= Arthur Rainsford Mowlem =

British surgeon

Arthur Rainsford Mowlem

Arthur Rainsford Mowlem (1902–1986), born in New Zealand, was the youngest of the four plastic surgeons who practised in between the world wars in Britain. In 1936, he joined the London-based partnership that was started by Sir Harold Gillies and included Sir Archibald McIndoe and Thomas Pomfret Kilner. He continued to practise until his retirement in 1963. During the Second World War he was involved in early bone grafting and took part in early trials for penicillin at his unit in Hill End Hospital, St Albans.

== Early life ==
Mowlem was born on 21 December 1902 in Auckland, New Zealand, the son of Judge Arthur Mowlem, born in Melbourne in 1872, and Marion Beescroft. His father's branch of the Mowlem family moved to Australia in 1851.

→ **Questions**
1/ According to the Mowlem biography, where did Mowlem take part in early trials for penicillin?
2/ Turn the paragraph of the Mowlem biography that begins "Mowlem was born on 21 December 1902" into a short list of its main facts.
3/ Write the next part of the Mowlem biography, picking up after its last sentence.
The lines that come after this have no connection to the Mowlem biography.

→ **Entries provided**
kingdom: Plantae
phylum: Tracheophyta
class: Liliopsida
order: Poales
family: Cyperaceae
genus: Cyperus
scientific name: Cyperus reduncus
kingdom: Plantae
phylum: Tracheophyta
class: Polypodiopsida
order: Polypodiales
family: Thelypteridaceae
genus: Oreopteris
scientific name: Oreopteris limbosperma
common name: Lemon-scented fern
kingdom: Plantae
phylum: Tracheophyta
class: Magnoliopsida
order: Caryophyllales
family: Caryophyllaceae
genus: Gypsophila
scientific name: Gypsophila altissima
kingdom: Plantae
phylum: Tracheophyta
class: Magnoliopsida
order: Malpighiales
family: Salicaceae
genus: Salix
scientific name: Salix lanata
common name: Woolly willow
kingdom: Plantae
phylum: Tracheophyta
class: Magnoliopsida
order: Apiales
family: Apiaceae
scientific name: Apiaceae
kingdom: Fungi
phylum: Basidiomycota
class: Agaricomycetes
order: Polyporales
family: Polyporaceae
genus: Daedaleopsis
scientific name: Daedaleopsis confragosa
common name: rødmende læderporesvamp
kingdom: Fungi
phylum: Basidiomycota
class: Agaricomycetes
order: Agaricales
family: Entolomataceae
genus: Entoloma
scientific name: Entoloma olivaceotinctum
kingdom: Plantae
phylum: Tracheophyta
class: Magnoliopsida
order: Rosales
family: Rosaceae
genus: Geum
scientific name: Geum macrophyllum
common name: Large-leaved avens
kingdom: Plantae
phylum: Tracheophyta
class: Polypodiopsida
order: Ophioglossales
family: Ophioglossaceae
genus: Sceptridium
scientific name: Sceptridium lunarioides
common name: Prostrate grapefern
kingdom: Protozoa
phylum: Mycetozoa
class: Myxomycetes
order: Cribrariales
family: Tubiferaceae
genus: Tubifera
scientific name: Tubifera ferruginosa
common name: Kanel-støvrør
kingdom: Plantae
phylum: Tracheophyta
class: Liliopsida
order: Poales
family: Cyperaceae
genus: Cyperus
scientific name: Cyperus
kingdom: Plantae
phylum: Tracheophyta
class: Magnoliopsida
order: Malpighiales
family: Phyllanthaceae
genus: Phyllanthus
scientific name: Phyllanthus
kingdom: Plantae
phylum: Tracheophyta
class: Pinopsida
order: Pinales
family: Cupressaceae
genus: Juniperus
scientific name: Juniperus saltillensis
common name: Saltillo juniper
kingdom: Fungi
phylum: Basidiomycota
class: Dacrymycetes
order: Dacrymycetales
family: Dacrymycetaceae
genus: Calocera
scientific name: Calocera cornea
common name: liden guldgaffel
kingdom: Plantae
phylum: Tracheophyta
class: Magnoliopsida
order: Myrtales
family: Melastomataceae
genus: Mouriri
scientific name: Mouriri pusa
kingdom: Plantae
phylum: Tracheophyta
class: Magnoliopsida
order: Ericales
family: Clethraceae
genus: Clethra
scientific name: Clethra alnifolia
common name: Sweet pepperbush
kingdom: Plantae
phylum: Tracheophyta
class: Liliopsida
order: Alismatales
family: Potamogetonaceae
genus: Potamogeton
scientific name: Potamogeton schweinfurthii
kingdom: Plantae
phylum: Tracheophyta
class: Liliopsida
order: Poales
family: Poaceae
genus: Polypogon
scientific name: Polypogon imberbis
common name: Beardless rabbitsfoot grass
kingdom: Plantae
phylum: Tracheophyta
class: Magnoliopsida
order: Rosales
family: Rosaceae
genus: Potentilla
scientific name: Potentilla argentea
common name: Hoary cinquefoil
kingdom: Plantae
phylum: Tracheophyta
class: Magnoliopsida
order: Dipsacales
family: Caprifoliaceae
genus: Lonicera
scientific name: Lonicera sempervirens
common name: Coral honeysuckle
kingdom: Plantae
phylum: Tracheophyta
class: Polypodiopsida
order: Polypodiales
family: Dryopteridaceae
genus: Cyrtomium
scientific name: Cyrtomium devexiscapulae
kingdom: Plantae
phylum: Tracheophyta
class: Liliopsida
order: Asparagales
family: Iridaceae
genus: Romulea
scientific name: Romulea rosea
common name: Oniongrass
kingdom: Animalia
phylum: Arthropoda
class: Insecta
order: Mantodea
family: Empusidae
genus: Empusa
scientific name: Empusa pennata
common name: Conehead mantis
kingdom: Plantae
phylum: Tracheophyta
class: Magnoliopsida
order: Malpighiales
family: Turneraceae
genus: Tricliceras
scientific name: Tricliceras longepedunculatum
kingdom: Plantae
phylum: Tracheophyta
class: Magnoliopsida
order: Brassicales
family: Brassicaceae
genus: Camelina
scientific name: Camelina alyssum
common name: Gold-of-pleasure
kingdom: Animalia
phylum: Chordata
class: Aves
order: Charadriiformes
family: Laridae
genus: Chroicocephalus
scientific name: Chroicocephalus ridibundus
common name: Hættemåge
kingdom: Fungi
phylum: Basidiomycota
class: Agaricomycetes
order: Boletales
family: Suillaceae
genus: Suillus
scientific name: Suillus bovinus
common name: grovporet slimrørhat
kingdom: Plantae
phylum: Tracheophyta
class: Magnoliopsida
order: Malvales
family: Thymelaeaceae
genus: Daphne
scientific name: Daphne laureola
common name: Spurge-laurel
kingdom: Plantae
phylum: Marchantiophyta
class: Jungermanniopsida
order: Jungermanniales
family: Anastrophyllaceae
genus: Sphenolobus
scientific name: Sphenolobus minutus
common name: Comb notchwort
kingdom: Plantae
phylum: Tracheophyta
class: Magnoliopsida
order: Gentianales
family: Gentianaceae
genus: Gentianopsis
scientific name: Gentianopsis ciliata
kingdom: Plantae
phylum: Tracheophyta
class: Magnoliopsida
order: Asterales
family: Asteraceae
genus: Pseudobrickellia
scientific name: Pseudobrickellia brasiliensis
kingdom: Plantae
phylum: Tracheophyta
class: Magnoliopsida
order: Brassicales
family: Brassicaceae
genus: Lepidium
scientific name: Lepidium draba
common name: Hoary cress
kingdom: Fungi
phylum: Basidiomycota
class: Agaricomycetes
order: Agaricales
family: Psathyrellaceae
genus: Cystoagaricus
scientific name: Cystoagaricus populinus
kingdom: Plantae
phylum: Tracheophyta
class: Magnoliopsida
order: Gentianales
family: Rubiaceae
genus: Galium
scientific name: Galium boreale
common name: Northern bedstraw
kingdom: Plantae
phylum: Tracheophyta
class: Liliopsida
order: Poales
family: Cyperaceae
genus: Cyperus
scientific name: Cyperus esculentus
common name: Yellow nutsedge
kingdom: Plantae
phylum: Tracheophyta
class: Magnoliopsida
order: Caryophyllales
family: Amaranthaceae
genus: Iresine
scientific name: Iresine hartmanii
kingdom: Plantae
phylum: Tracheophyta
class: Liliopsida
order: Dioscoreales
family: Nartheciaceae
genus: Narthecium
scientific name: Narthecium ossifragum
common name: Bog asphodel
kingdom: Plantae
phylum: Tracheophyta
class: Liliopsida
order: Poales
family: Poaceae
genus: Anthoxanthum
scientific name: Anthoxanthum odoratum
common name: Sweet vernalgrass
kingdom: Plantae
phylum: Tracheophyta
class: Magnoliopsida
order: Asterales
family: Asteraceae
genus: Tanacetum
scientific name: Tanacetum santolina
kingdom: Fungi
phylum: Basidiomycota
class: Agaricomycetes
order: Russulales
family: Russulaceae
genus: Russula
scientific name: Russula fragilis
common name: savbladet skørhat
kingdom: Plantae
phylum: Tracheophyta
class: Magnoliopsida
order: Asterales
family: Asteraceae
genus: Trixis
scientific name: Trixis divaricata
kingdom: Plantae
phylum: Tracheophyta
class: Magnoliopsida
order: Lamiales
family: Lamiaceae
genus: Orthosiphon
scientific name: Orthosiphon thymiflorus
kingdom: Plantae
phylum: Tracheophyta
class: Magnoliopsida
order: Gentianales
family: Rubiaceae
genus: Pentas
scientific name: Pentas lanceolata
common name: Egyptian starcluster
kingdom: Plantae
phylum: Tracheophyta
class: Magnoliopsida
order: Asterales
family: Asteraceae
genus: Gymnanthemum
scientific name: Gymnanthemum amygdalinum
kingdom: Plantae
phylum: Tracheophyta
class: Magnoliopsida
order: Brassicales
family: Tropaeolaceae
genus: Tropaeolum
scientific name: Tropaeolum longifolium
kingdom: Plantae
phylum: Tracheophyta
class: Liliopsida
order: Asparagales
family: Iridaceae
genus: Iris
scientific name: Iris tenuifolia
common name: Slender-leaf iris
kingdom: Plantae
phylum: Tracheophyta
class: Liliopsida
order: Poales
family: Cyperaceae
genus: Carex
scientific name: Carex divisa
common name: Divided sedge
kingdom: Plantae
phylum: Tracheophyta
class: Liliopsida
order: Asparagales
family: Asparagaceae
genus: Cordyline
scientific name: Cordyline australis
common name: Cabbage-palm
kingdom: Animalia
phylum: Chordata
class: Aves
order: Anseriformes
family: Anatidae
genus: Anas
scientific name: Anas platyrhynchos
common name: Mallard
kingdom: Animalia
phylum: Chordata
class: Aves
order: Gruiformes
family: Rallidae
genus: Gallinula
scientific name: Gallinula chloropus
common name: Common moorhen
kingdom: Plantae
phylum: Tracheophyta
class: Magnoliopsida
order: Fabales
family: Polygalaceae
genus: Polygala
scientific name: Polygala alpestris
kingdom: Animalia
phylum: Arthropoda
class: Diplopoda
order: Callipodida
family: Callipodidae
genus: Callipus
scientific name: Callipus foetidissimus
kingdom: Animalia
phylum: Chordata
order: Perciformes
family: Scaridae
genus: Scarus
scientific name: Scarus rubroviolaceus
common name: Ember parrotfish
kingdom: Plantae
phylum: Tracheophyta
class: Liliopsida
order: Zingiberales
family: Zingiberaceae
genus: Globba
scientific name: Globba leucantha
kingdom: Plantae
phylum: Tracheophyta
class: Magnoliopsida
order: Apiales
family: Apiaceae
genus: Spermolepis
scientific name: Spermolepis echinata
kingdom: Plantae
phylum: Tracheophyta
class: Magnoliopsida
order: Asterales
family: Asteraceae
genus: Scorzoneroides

→ **Exercise results**
1/ At his unit in Hill End Hospital, St Albans.

2/
- Born 21 December 1902 in Auckland, New Zealand
- Parents: Judge Arthur Mowlem (born in Melbourne in 1872) and Marion Beescroft
- His father's branch of the Mowlem family moved to Australia in 1851

3/
Mowlem was educated at Auckland Grammar School. He studied at Auckland University College and then went to the University of Otago, Dunedin to study medicine. He graduated in 1924 in medicine. In 1926, he completed his registrar year at Auckland Hospital. He then went to Britain to continue his education, having worked his passage as a ship's surgeon.

== Career ==
He spent six months in general practice in Dorking, Surrey and then as a house surgeon at the Seamen's Hospital in Greenwich. He then became Resident Surgical Officer at Queen Mary's Hospital, Stratford, he achieved his FRSC in 1929. He became one of five Resident Surgical Officers at Hammersmith Hospital. In 1930, he was packing to go home to New Zealand when he was asked to undertake locum duties in a ward where Gillies had four beds. He was increasingly impressed with the potential of plastic surgery and began to assist Gillies. He later moved with Gillies to St James' Hospital, Balham and from 1933 till the outbreak of war he was an assistant medical officer in charge of the plastic unit at St Charles Hospital, Ladbroke Grove. In 1936, he became a consultant plastic surgeon at Middlesex Hospital and joined Gillies, Kilner and McIndoe in a partnership that lasted till the war in 1939.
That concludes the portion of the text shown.